**DATASET EXTRACT**
┄┄┄┄┄┄

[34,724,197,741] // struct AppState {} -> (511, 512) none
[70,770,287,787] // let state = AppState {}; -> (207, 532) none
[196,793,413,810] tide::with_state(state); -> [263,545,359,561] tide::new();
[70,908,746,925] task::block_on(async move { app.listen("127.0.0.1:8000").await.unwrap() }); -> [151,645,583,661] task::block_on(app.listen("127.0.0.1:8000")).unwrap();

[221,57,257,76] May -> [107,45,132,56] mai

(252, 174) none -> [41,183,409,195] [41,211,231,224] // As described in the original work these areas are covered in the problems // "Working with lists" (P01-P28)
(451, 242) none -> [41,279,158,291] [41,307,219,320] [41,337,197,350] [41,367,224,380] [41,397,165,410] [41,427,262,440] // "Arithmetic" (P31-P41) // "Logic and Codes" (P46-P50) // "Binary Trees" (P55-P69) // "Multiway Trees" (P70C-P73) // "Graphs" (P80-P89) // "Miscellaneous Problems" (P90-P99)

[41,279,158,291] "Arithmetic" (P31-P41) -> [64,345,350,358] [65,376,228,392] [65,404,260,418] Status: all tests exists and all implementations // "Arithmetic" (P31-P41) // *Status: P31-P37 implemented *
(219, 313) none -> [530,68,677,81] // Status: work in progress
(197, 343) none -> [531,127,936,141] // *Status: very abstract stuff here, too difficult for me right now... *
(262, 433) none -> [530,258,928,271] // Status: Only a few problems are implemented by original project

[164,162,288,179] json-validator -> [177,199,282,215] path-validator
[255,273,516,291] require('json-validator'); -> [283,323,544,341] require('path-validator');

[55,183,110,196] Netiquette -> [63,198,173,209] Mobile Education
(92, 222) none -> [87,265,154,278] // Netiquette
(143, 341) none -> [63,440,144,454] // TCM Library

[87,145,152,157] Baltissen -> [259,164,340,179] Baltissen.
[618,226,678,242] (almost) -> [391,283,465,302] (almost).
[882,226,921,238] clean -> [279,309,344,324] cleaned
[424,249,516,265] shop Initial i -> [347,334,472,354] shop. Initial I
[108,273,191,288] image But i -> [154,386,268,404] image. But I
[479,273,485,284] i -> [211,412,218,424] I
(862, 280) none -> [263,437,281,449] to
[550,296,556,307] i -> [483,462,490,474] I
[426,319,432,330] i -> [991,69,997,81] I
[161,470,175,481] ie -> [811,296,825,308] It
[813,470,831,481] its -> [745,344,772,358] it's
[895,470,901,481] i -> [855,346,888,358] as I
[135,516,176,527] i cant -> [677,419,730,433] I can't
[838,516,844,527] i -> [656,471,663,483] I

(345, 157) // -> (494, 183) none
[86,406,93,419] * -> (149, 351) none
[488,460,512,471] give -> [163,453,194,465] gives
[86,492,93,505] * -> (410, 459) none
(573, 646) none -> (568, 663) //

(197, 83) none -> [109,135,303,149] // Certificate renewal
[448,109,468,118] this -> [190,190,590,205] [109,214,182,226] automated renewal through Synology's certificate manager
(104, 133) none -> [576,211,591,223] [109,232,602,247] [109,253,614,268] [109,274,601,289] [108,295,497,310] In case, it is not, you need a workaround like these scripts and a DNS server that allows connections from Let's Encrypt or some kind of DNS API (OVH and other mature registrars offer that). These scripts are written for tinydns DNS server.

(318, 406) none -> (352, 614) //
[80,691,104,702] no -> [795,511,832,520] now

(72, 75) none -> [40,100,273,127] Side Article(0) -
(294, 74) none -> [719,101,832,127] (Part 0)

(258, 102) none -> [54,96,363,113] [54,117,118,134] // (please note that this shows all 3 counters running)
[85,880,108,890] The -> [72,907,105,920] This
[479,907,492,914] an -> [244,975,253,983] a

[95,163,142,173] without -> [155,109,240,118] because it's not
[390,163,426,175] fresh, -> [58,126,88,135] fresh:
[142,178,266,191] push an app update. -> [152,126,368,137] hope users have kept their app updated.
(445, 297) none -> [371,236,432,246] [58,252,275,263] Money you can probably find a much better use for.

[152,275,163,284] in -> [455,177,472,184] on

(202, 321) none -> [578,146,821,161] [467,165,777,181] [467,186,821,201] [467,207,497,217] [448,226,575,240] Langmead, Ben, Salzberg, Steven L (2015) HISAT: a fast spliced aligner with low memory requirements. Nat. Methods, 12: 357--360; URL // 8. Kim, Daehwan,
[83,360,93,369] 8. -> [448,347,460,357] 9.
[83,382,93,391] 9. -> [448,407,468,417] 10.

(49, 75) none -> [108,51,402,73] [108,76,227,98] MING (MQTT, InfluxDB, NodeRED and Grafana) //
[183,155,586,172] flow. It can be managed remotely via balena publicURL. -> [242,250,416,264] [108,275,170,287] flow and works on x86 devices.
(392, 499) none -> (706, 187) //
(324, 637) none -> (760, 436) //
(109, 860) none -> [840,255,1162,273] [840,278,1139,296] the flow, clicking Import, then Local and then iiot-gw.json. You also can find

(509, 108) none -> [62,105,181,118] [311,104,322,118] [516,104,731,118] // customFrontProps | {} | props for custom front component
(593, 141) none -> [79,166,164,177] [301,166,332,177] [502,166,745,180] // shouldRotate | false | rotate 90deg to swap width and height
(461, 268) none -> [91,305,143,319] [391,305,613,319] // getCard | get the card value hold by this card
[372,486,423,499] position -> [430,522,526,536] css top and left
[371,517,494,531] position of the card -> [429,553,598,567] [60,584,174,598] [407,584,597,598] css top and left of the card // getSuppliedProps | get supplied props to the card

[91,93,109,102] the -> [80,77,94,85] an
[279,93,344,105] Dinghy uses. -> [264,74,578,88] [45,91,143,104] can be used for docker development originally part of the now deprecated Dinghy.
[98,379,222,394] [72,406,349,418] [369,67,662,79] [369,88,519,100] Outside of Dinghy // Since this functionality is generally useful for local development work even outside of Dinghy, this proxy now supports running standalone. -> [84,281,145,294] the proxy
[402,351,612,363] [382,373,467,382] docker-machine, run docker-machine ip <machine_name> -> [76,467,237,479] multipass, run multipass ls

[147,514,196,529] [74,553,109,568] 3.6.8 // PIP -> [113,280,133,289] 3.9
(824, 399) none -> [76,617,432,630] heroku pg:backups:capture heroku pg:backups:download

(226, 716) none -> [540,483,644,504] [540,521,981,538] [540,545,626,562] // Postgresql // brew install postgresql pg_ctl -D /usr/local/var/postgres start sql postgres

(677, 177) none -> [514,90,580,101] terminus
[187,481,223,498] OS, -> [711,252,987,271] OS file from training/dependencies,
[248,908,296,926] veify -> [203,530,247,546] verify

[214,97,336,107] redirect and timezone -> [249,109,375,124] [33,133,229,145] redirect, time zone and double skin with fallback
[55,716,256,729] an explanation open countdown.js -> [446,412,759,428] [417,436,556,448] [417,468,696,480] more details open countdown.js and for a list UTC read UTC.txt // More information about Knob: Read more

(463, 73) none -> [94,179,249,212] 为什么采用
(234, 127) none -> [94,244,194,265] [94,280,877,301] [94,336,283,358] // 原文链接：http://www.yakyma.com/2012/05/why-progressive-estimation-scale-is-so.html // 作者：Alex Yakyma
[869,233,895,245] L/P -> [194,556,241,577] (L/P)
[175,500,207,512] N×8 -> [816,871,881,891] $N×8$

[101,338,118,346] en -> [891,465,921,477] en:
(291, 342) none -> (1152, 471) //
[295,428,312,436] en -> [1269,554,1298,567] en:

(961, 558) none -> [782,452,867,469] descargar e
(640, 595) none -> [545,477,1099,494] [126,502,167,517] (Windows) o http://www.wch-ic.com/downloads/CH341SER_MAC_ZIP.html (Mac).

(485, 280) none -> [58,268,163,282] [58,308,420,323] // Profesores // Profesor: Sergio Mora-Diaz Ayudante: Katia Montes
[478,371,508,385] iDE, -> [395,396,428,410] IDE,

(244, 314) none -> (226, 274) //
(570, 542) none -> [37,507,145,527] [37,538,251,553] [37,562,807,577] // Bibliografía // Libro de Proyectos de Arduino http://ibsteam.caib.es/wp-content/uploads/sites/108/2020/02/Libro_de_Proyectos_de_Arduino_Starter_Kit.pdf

┄┄┄┄┄┄

**TASK**
Restate, word for word and with nothing added, the lines from the beginning of the records above through the line that contains "[221,57,257,76] May -> [107,45,132,56] mai".

**ANSWER TO THIS PROBLEM**
[34,724,197,741] // struct AppState {} -> (511, 512) none
[70,770,287,787] // let state = AppState {}; -> (207, 532) none
[196,793,413,810] tide::with_state(state); -> [263,545,359,561] tide::new();
[70,908,746,925] task::block_on(async move { app.listen("127.0.0.1:8000").await.unwrap() }); -> [151,645,583,661] task::block_on(app.listen("127.0.0.1:8000")).unwrap();

[221,57,257,76] May -> [107,45,132,56] mai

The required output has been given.